The M₂ muscarinic receptors are located in the heart, where they act to slow the heart rate down to normal sinus rhythm after stimulatory actions of the sympathetic nervous system, by slowing the speed of depolarization. They also reduce contractile forces of the atrial cardiac muscle, and reduce conduction velocity of the atrioventricular node (AV node). However, they have no effect on the contractile forces of the ventricular muscle.

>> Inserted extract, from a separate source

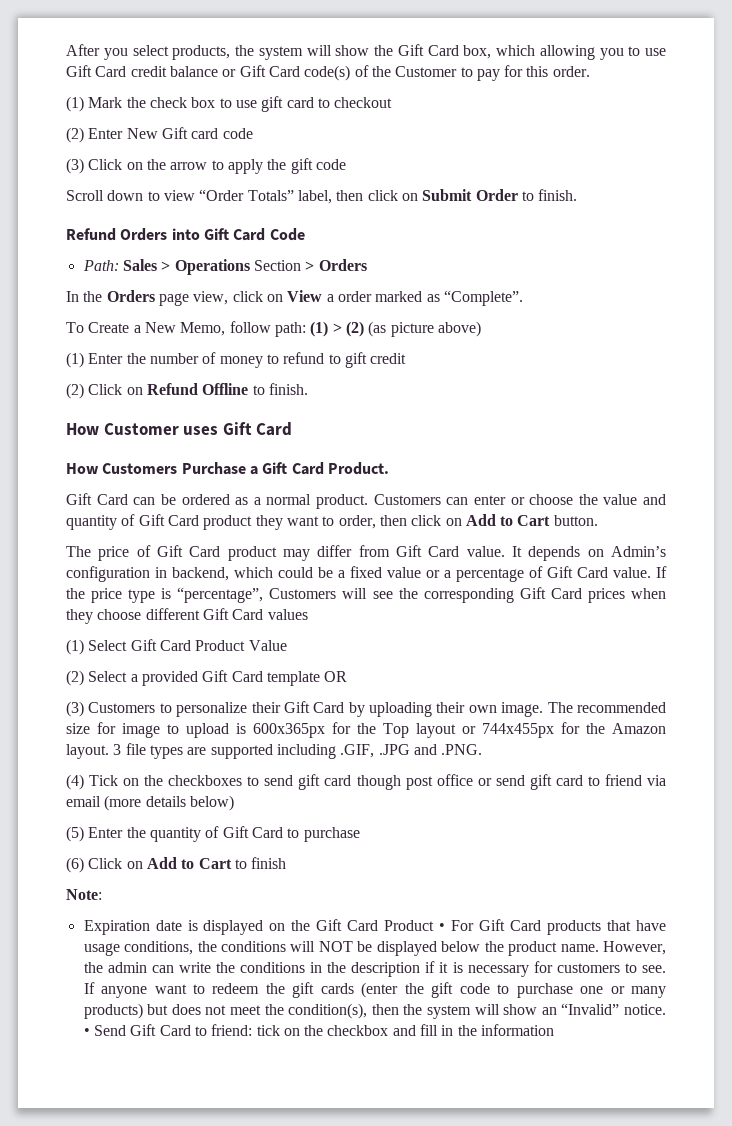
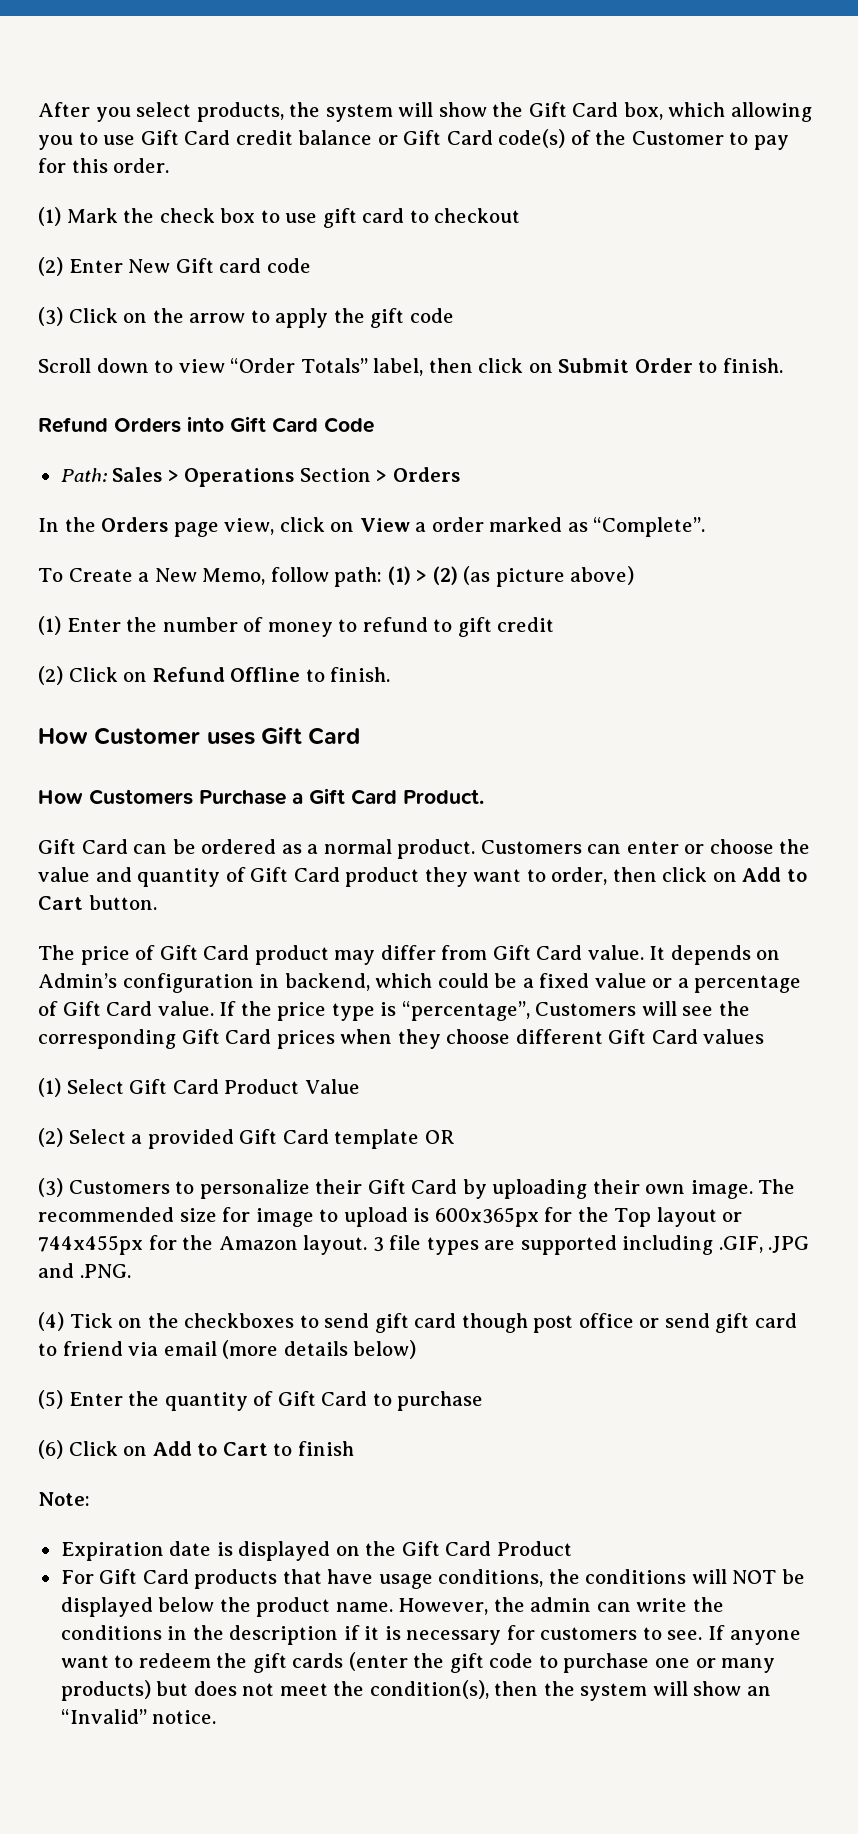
[439,923,446,931] • -> (572, 1548) //
[83,1024,555,1036] • Send Gift Card to friend: tick on the checkbox and fill in the information -> (217, 1717) none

M₂ muscarinic receptors act via a G_i type receptor, which causes a decrease in cAMP in the cell, generally leading to inhibitory-type effects.

M₃ receptor

The M₃ muscarinic receptors are located at many places in the body. They are located in the smooth muscles of the blood vessels, as well as in the lungs. Because the M₃ receptor is G_q-coupled and mediates an increase in intracellular calcium, it typically causes constriction of smooth muscle, such as that observed during bronchoconstriction. However, with respect to vasculature, activation of M₃ on vascular endothelial cells causes increased synthesis of nitric oxide which diffuses to adjacent vascular smooth muscle cells and causes their relaxation thereby explaining the paradoxical effect of parasympathomimetics on vascular tone and bronchiolar tone. Indeed, direct stimulation of vascular smooth muscle M₃ mediates vasconstriction in pathologies whereby the vascular endothelium is disrupted.

The M₃ receptors are also located in many glands which help to stimulate secretion in salivary glands and other glands of the body.

Like the M₁ muscarinic receptor, M₃ receptors are G proteins of class G_q which upregulate phospholipase C and therefore inositol trisphosphate and intracellular calcium as a signalling pathway.

M₄ receptor

M₄ receptors are found in the CNS.

Receptors work via G_i receptors to decrease cAMP in the cell and thus produce generally inhibitory effects.

M₅ receptor

Location of M₅ receptors are not well known.

Like the M₁ and M₃ muscarinic receptor, M₅ receptors are coupled with G proteins of class G_q which upregulate phospholipase C and therefore inositol trisphosphate and intracellular calcium as a signalling pathway.